(Items listed in a dataset)

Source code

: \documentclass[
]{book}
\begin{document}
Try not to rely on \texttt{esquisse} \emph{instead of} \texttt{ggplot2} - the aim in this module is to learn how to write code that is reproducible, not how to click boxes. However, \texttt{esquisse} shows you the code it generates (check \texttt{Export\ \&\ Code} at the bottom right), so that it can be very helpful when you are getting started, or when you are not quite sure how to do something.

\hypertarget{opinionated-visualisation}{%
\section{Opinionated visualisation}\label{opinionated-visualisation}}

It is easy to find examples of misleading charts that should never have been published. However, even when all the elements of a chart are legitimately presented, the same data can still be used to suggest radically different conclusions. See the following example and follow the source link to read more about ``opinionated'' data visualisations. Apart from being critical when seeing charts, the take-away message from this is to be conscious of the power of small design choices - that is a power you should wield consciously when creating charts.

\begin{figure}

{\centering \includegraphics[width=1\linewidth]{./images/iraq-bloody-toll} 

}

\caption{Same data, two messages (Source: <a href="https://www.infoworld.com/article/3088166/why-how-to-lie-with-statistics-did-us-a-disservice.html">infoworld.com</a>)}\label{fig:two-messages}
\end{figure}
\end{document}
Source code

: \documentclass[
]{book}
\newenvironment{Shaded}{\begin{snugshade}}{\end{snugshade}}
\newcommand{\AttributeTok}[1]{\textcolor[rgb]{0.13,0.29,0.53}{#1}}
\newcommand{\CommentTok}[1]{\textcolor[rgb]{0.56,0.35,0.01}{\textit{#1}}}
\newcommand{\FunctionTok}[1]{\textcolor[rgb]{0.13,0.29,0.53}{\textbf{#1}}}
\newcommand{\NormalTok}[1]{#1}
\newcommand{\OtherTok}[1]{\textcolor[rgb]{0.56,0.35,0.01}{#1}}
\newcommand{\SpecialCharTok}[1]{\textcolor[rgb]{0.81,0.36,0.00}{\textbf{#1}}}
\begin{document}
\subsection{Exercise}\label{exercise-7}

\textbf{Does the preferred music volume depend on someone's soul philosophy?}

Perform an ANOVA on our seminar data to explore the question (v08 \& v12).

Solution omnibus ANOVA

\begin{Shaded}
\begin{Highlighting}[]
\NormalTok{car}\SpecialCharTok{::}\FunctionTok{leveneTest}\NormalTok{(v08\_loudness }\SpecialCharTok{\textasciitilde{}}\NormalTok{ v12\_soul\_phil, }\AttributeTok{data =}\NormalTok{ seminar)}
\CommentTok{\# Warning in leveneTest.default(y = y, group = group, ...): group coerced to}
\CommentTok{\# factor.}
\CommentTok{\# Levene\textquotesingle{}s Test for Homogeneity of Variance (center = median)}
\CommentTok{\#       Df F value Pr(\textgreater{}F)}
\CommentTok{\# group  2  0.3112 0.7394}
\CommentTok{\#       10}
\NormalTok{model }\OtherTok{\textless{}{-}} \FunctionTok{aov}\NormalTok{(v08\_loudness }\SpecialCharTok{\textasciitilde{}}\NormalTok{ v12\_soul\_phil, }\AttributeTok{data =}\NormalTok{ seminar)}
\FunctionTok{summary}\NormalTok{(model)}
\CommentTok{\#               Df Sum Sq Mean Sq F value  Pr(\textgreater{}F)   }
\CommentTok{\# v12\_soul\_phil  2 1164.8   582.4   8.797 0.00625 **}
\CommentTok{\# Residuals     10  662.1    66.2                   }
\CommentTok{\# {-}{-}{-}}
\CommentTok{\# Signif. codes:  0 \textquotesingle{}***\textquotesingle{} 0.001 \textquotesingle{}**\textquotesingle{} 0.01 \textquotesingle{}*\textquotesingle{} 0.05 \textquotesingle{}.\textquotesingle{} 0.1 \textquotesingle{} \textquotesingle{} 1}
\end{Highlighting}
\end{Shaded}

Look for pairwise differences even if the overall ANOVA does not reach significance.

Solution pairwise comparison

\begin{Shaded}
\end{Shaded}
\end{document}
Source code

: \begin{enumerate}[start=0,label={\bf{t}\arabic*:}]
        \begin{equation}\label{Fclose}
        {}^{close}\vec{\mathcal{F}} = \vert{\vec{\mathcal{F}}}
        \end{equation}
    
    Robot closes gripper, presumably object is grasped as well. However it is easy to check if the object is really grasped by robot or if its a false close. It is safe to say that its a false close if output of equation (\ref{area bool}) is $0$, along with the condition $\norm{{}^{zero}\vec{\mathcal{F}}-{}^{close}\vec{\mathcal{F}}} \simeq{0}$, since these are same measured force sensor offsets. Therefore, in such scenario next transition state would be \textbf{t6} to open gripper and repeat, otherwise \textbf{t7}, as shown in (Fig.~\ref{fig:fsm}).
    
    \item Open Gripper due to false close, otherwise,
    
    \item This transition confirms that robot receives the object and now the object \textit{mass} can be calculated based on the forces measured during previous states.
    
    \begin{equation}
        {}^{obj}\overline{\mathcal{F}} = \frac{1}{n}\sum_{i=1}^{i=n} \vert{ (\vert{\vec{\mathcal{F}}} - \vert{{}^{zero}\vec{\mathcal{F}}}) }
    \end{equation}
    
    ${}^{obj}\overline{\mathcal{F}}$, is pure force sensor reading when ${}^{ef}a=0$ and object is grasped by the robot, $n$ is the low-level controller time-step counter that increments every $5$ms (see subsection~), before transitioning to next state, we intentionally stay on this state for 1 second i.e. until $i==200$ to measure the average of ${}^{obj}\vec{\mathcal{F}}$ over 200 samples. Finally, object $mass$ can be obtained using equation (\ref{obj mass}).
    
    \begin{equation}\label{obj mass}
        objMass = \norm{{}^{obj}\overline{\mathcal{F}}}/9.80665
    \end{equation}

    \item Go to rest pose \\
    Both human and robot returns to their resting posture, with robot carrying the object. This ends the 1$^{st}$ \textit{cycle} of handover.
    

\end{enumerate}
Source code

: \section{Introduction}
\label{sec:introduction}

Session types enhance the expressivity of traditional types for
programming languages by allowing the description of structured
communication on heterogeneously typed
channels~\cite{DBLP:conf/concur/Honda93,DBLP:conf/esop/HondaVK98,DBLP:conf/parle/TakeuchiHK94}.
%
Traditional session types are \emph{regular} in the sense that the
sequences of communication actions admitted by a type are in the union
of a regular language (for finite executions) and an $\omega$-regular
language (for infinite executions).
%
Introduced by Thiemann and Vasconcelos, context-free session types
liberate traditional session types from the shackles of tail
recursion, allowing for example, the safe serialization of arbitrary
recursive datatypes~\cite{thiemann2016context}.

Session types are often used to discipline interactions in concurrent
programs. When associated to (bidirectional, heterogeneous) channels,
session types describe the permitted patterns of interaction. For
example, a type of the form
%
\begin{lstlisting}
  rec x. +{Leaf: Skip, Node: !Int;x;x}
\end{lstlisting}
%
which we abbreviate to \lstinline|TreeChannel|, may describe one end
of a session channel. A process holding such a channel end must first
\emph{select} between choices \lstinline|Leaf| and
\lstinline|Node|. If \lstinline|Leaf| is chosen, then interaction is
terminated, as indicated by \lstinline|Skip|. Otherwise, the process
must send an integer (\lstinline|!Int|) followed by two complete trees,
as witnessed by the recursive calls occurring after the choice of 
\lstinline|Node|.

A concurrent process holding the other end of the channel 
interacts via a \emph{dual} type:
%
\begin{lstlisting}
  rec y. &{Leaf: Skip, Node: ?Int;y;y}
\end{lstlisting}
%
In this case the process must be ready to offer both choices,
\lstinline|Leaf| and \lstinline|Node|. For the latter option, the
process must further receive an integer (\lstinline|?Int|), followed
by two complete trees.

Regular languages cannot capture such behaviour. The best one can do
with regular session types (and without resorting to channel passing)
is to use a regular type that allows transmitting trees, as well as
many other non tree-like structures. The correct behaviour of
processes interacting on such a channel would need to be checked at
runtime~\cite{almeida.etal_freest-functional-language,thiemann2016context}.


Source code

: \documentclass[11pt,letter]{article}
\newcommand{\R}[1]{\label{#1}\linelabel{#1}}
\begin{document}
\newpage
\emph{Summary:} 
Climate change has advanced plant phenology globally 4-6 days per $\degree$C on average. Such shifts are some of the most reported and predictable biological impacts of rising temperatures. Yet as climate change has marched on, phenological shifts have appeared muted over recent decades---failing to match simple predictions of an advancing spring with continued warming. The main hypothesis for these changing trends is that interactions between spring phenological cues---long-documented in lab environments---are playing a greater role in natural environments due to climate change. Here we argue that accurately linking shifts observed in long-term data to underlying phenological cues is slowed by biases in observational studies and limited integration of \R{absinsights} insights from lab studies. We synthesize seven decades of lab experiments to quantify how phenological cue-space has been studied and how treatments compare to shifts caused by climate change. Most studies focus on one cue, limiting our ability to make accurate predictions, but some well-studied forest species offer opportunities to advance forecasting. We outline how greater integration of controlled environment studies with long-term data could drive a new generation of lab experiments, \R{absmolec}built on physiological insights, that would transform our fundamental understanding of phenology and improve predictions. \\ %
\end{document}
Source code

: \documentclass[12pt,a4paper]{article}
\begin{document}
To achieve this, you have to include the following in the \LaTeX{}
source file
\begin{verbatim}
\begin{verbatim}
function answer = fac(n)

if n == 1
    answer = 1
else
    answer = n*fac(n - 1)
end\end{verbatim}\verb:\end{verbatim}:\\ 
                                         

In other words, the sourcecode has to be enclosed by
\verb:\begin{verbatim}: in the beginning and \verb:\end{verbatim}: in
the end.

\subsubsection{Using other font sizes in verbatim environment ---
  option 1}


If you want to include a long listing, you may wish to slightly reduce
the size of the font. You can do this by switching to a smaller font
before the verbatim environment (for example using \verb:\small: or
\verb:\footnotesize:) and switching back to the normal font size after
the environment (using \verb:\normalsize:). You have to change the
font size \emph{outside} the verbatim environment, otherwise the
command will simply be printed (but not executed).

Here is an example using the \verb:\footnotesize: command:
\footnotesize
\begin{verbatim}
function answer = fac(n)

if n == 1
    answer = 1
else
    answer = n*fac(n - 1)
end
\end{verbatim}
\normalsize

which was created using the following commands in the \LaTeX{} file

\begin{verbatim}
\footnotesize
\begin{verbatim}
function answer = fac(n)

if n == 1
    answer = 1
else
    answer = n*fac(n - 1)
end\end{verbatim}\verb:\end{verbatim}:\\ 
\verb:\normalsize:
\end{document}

### Exercise brief
Could you transcribe the entries above word for word, from the line with "A concurrent process" down to the line with "latter option, the", keeping both?

### Solution for this problem
A concurrent process holding the other end of the channel 
interacts via a \emph{dual} type:
%
\begin{lstlisting}
  rec y. &{Leaf: Skip, Node: ?Int;y;y}
\end{lstlisting}
%
In this case the process must be ready to offer both choices,
\lstinline|Leaf| and \lstinline|Node|. For the latter option, the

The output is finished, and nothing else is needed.